What to do:
Copy word for word the part of the amputee-fitting passage below that falls between "Of the 46 cases" and "a permanent prosthesis.", inclusive.

In addition to these important factors, we needed to ascertain the outcomes for clients served by the two procedures. This is the only logical way to determine comparative costs. We needed to find out how many clients required a new limb the first year under the old method, how much sooner pylon wearers returned to work, and whether fewer gait-training sessions were required using the temporary pylon method.
We reviewed the records of 23 amputees who had received the permanent prosthesis originally and compared these with 23 new lower-extremity amputees who had been fitted with pylons. Charts were made and the individual case was reviewed, which provided information shown in Table 1 and Table 2.
Of the 46 cases reviewed, the amputees fitted with the temporary prosthesis passed final checkout in the clinic 9.4 months sooner from date of amputation than did those who received a permanent prosthesis.
Temporary-pylon wearers received the final permanent prosthesis 8.3 months sooner than the 23 who were treated in the conventional way. (Three amputees required new sockets, each due to excessive weight gain. One was refitted three months from date of initial fitting with a permanent prosthesis, another at four months, and the third at five months.)
The total cost for rehabilitation per patient was $75.87 higher when early fitting was carried out. Not reflected in this cost, however, is the fact that permanent prostheses for the early-fitting cases cost $65.00 more than those for the control cases, an amount which almost offsets this difference. Furthermore, there were 11 above-knee amputees in the early-fitting group, and only 7 in the control group. When the additional cost of above-knee prostheses, which is $100, is taken into account, the average cost of prostheses for the patients fitted early is actually about $17 less than for those fitted conventionally.
The average time for gait-training, from 20 to 30 hours, was cut in half when temporary pylons were used, thus saving these costs.
Of the 23 amputees who received permanent prostheses in the conventional manner, 18 required a completely new limb in 10.4 months. The remaining 5 required new sockets. This indicates that most new lower-extremity amputees will need a second replacement limb no matter which of the two methods is used.
The cost of the rehabilitation is almost equal, whether conventional methods or early-fitting procedures are employed. The amputee who receives a temporary pylon is able to ambulate and accept a final prosthesis much sooner. The most important benefit, however, is his ability to return to employment 9.4 months sooner. Obviously, the client then can aid in the support of the family sooner and become a productive tax-paying member of society.
Medical complications such as contractures and circulatory difficulties are minimized when an amputee can begin weight-bearing as soon as the condition of the stump will allow following amputation.
Another factor that should be mentioned is one which we must assume since it has not been proven. We enhance the psychological outlook of an amputee or any client if we can speed up the process of rehabilitation involvement. By getting an amputee up on a limb sooner, the long waiting period is avoided, and the amputee finds that his ability to walk has not been lost. This in itself often provides the incentive and desire without which few cases are successfully rehabilitated.
Finally, it should be noted that the average elapsed time between amputation and fitting was 4.8 months. It is felt that even better results could have been obtained if these patients had been referred for fitting much earlier.

Dataset records:
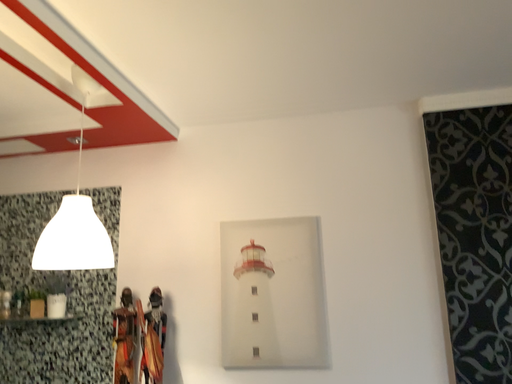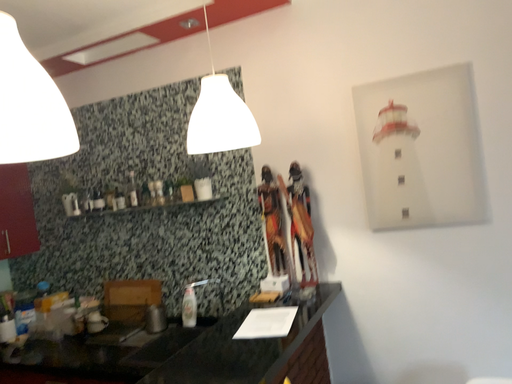
Question: Which way did the camera rotate in the video?

Choices:
 (A) rotated downward
 (B) rotated upward

Answer: (A)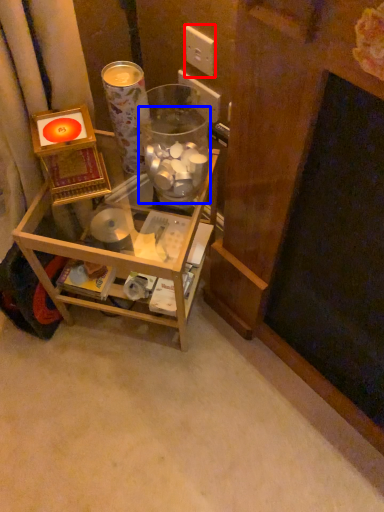
Question: Which of the following is the closest to the observer, electric outlet (highlighted by a red box) or glass jar (highlighted by a blue box)?

Choices:
 (A) electric outlet
 (B) glass jar

Answer: (B)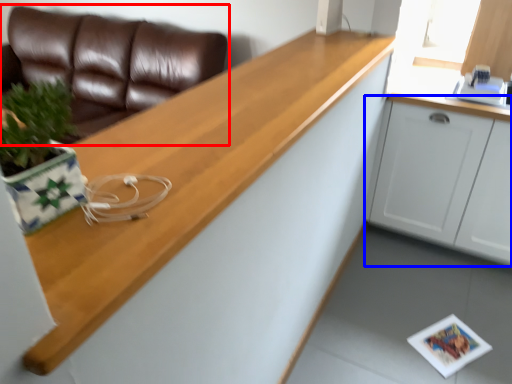
Question: Among these objects, which one is farthest to the camera, studio couch (highlighted by a red box) or cabinetry (highlighted by a blue box)?

Choices:
 (A) studio couch
 (B) cabinetry

Answer: (A)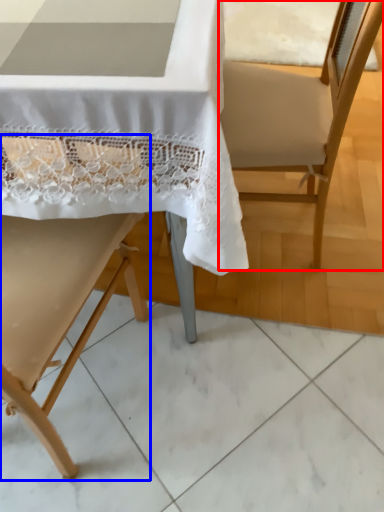
Question: Which point is closer to the camera, armchair (highlighted by a red box) or chair (highlighted by a blue box)?

Choices:
 (A) armchair
 (B) chair

Answer: (B)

Exercise response:
Of the 46 cases reviewed, the amputees fitted with the temporary prosthesis passed final checkout in the clinic 9.4 months sooner from date of amputation than did those who received a permanent prosthesis.